Both Sonia Orwell and Warburg wanted to publish Such, Such Were the Joys immediately after Orwell's death, but Orwell's literary executor Sir Richard Rees violently disagreed. He considered the work "grossly exaggerated, badly written, and likely to harm Orwell's reputation" and when Sonia insisted, he told her, "You’re completely nutty about St Cyprian's". Thereafter, Rees had no further involvement in publishing decisions. In 1952, within two years of Orwell's death, a version was published in the United States in the Partisan Review. In this version the school was referred to as "Crossgates" and the names of the headmaster and his wife altered to Mr and Mrs Simpson ("Sim" and his wife "Bingo"). Following Mrs Wilkes' death in 1967, "Such, Such Were the Joys" was published in the UK, but with only the name of the school and the proprietors in original form – the real names of his fellow pupils were still disguised.
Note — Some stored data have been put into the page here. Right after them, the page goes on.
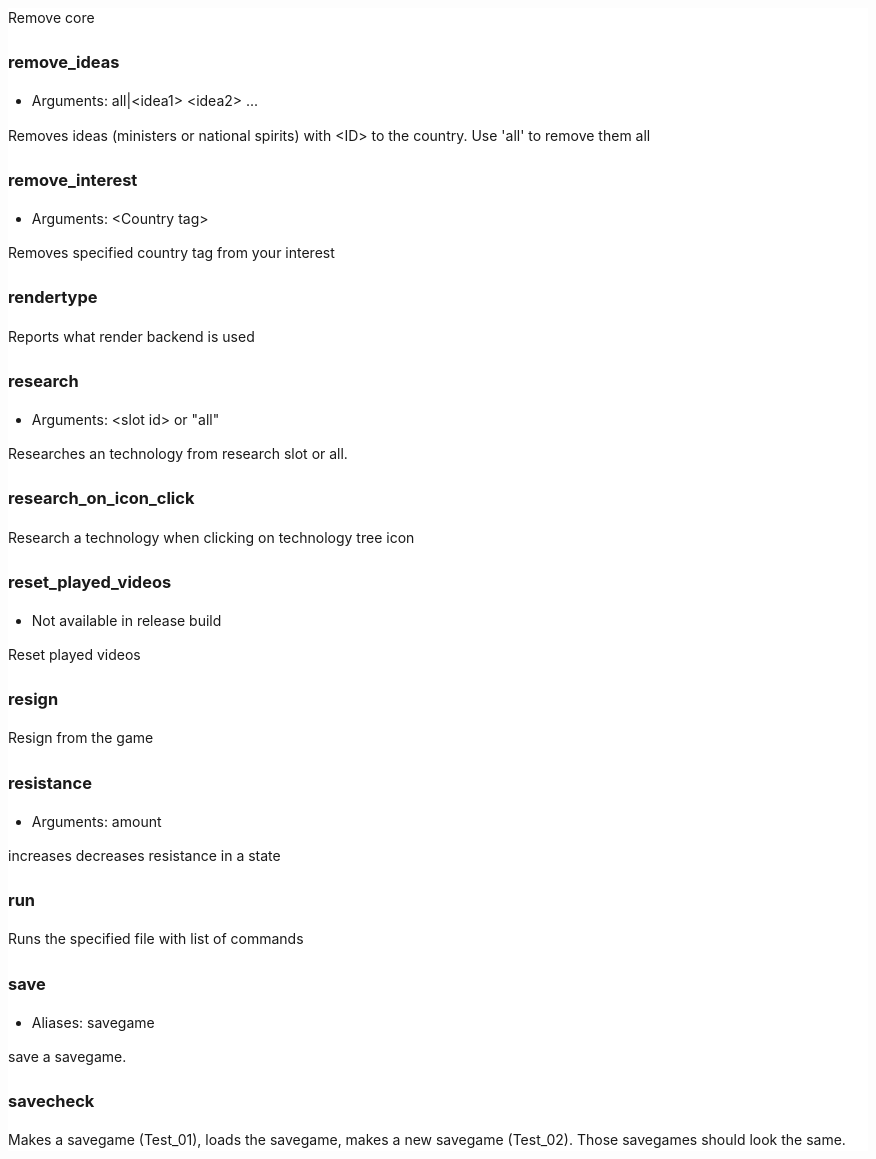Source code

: Remove core

### remove_ideas
* Arguments: all|\<idea1\> \<idea2\> ...

Removes ideas (ministers or national spirits) with \<ID\> to the country. Use 'all' to remove them all

### remove_interest
* Arguments: \<Country tag\>

Removes specified country tag from your interest

### rendertype

Reports what render backend is used

### research
* Arguments: \<slot id\> or "all"

Researches an technology from research slot or all.

### research_on_icon_click

Research a technology when clicking on technology tree icon

### reset_played_videos
* Not available in release build

Reset played videos

### resign

Resign from the game

### resistance
* Arguments: amount

increases decreases resistance in a state

### run

Runs the specified file with list of commands

### save
* Aliases: savegame

save a savegame.

### savecheck

Makes a savegame (Test_01), loads the savegame, makes a new savegame (Test_02). Those savegames should look the same.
In the Completed Works edition (2000), the original text including all names has been restored.

== Reaction from contemporaries ==
Of his contemporaries, Cecil Beaton wrote of the piece "It is hilariously funny, but it is exaggerated". Connolly, on reviewing Stansky & Abraham's interpretation, wrote "I was at first enchanted as by anything which recalls one's youth but when I went to verify some references from my old reports and letters I was nearly sick... In the case of St Cyprian's and the Wilkes whom I had so blithely mocked I feel an emotional disturbance... The Wilkeses were true friends and I had caricatured their mannerisms (developed as a kind of ritual square-bashing for dealing with generations of boys) and read mercenary motives into much that was just enthusiasm." Walter Christie and Henry Longhurst went further and wrote their own sympathetic accounts of the school in response to Orwell's and voiced their appreciation for the formidable Mrs Wilkes. Robert Pearce, researching the papers of another former pupil, made a comprehensive study from the perspective of the school, investigating school records and other pupils' accounts. While some features were universal features of prep school life, he concluded that Orwell's depiction bore little relation to reality and that Orwell's defamatory allegations were unsupportable. Davison writes "If one is looking for a factual account for life at St Cyprian's, this is not the place to seek it."

On Orwell's claimed state of misery, Jacintha Buddicom, who knew him well at the time, also raised a strong challenge. She wrote "I can guarantee that the 'I' of "Such, Such were the Joys" is quite unrecognisable as Eric as we knew him then", and "He was a philosophical boy, with varied interests and a sense of humour—which he was inclined to indulge when referring to St Cyprian's in the holidays."